Work item: Start with the line that holds "24: (408, 422, 0.89)". Please copy it and each remaining line below exactly, leaving pictures out.

========================

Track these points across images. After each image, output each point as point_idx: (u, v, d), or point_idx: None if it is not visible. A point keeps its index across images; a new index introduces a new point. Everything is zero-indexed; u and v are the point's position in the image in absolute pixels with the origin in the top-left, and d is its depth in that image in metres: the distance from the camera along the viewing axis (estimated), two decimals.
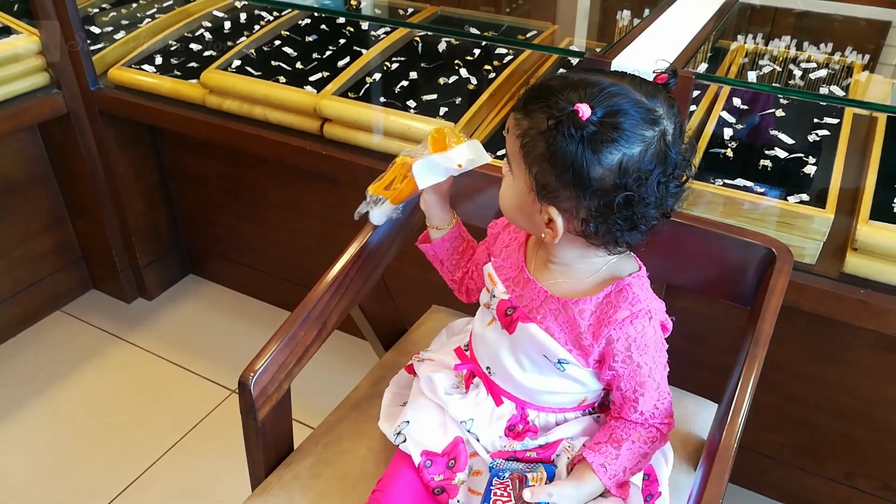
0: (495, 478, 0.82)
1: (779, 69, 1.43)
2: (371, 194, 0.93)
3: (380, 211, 0.94)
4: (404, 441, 0.88)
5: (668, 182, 0.71)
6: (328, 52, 1.63)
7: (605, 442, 0.81)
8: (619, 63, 1.07)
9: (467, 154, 0.86)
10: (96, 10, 1.89)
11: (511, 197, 0.77)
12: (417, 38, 1.65)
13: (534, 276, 0.83)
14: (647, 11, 1.31)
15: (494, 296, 0.86)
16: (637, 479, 0.82)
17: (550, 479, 0.82)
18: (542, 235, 0.76)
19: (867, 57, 1.44)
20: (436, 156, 0.86)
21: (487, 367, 0.89)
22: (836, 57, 1.43)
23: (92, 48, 1.68)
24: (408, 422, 0.89)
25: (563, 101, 0.68)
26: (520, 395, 0.87)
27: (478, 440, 0.87)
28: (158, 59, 1.70)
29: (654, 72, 0.74)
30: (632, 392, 0.80)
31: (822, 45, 1.46)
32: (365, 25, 1.75)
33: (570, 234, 0.75)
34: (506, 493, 0.80)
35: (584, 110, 0.66)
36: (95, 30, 1.81)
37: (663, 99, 0.71)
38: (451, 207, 0.96)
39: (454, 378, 0.93)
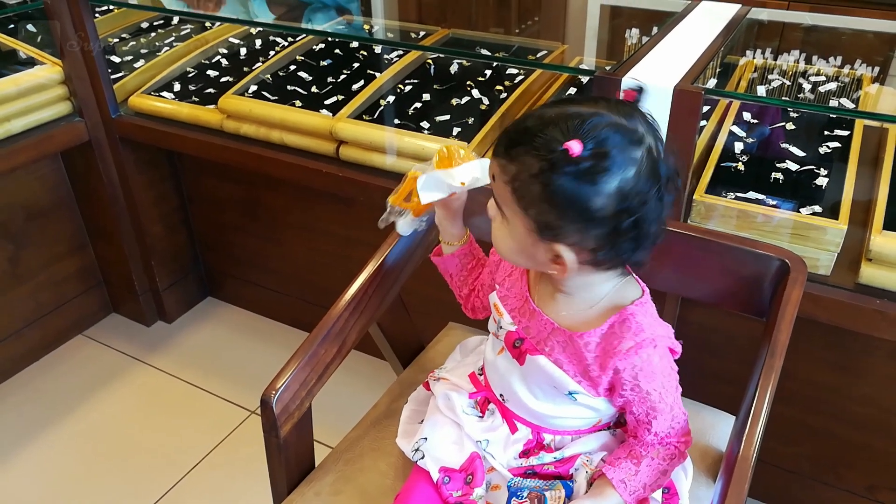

========================

Exercise output:
24: (408, 422, 0.89)
25: (563, 101, 0.68)
26: (520, 395, 0.87)
27: (478, 440, 0.87)
28: (158, 59, 1.70)
29: (654, 72, 0.74)
30: (632, 392, 0.80)
31: (822, 45, 1.46)
32: (365, 25, 1.75)
33: (570, 234, 0.75)
34: (506, 493, 0.80)
35: (584, 110, 0.66)
36: (95, 30, 1.81)
37: (663, 99, 0.71)
38: (451, 207, 0.96)
39: (454, 378, 0.93)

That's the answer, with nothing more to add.